- Why is Cramer-Rao lower bound?
- How is Cramer-Rao lower bound calculated?
- Does MLE always achieve Cramer-Rao lower bound?
- What is the Cramer-Rao lower bound for the variance of unbiased estimator of the parameter?
Why is Cramer-Rao lower bound?
The Cramer-Rao Lower Bound (CRLB) gives a lower estimate for the variance of an unbiased estimator. Estimators that are close to the CLRB are more unbiased (i.e. more preferable to use) than estimators further away.

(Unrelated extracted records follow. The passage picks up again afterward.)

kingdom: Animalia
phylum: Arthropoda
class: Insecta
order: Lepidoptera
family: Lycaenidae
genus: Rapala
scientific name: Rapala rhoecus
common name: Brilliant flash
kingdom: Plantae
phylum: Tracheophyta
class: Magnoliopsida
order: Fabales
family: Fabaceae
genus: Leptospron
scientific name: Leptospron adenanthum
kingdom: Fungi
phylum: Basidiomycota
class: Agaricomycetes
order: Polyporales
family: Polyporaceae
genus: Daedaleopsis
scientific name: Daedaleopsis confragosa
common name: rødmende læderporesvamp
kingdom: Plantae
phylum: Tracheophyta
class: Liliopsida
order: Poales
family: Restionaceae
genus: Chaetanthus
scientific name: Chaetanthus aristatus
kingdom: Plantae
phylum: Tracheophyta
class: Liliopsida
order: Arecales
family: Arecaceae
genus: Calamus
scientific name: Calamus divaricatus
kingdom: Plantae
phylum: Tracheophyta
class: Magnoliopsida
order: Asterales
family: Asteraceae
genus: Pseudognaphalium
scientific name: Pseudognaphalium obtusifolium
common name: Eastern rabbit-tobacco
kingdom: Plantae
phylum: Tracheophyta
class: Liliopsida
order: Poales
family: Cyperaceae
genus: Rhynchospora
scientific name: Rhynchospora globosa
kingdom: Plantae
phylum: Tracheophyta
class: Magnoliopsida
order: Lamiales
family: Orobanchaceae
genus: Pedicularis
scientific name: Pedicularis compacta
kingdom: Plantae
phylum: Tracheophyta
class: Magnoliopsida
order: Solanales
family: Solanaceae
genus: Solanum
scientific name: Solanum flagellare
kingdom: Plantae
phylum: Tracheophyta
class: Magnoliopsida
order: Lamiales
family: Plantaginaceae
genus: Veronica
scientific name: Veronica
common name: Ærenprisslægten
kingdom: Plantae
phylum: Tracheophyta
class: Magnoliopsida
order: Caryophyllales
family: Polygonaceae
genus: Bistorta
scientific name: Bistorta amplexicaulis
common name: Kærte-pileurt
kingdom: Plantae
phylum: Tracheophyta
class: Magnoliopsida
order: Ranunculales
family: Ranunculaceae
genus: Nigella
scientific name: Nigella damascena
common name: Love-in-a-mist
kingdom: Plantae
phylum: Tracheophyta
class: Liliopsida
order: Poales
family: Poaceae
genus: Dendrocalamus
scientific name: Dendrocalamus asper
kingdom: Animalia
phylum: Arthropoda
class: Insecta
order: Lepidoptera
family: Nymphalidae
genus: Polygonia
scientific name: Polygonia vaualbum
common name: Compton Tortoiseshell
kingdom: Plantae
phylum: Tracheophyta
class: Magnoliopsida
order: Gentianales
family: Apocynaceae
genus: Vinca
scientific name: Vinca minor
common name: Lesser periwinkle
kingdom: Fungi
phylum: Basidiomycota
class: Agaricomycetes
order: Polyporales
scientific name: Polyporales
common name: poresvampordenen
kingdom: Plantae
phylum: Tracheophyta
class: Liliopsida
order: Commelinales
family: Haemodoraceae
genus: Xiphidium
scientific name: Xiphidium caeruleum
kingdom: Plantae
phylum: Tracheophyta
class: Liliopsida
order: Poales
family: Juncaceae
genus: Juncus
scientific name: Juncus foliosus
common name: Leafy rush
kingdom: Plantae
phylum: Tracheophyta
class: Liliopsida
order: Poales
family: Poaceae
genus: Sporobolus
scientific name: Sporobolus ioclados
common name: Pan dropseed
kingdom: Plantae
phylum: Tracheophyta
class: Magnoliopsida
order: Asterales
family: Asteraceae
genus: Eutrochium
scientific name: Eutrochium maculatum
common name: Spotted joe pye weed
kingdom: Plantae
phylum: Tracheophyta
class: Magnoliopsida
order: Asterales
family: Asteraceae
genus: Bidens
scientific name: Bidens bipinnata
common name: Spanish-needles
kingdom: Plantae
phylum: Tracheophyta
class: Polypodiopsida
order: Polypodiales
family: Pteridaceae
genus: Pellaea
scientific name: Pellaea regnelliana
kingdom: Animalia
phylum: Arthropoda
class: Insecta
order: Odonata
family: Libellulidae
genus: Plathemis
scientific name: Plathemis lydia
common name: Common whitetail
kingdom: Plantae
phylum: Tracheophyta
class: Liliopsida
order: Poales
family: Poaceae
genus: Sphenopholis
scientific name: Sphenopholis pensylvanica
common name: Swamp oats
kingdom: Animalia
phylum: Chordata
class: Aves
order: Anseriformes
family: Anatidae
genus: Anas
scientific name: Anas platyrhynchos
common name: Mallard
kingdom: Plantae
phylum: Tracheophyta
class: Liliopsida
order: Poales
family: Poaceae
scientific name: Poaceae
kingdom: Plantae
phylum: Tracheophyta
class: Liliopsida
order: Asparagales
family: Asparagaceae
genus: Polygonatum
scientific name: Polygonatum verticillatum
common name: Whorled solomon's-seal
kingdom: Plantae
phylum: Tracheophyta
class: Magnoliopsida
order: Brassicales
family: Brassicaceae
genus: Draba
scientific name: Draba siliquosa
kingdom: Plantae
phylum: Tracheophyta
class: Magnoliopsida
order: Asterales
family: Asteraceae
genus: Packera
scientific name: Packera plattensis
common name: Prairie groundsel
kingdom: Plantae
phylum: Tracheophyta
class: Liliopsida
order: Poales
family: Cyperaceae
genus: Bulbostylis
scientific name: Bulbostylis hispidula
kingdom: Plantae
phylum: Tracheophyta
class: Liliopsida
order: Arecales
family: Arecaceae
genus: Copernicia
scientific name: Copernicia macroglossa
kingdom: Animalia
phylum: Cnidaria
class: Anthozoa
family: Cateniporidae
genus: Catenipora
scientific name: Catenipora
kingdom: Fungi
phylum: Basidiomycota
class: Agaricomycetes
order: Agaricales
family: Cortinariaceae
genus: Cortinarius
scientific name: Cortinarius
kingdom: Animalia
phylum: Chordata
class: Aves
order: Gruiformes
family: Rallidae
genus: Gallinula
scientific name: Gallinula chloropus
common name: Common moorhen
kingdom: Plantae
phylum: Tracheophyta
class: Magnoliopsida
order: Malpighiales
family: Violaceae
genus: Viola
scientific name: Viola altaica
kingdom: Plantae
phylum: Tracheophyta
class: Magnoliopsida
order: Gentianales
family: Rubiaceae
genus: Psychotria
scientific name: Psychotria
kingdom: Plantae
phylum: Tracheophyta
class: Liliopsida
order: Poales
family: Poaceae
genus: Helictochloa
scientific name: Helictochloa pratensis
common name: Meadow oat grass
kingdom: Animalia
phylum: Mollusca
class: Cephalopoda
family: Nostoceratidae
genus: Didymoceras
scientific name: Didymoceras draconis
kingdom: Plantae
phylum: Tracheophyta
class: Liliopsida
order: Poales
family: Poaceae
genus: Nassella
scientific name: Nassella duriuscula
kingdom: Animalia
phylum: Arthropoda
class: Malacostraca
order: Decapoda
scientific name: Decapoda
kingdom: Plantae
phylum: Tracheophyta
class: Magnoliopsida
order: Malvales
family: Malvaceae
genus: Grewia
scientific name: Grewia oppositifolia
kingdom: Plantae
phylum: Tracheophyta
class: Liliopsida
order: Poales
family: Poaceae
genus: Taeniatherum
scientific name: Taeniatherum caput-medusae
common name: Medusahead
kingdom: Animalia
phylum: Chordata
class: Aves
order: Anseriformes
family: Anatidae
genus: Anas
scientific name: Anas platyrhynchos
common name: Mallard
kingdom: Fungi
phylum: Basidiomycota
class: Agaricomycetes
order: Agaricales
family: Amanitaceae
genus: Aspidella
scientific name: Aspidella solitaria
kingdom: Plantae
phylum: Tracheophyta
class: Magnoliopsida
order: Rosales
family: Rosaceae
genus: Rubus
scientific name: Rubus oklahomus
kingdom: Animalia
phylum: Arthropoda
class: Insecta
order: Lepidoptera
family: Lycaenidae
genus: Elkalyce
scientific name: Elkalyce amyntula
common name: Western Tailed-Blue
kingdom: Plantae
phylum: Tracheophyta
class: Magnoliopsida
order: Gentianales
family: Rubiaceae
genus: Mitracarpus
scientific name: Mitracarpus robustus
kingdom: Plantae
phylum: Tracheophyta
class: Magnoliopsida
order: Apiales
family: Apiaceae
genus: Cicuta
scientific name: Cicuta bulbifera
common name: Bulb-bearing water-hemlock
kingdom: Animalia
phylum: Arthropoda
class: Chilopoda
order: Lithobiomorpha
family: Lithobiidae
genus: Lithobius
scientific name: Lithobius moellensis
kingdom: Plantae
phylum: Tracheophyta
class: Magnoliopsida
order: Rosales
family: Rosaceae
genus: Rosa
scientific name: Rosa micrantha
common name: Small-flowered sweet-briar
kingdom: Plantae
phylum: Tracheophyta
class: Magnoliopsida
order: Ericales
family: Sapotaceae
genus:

How is Cramer-Rao lower bound calculated?
Alternatively, we can compute the Cramer-Rao lower bound as follows: ∂2 ∂p2 log f(x;p) = ∂ ∂p ( ∂ ∂p log f(x;p)) = ∂ ∂p (x p − m − x 1 − p ) = −x p2 − (m − x) (1 − p)2 .
Does MLE always achieve Cramer-Rao lower bound?
The mle does not always satisfy the condition so the CRLB might not be attainable..
What is the Cramer-Rao lower bound for the variance of unbiased estimator of the parameter?
The function 1/I(θ) is often referred to as the Cramér-Rao bound (CRB) on the variance of an unbiased estimator of θ. I(θ) = −Ep(x;θ) ∂2 ∂θ2 logp(X;θ) . and, by Corollary 1, X is a minimum variance unbiased (MVU) estimator of λ.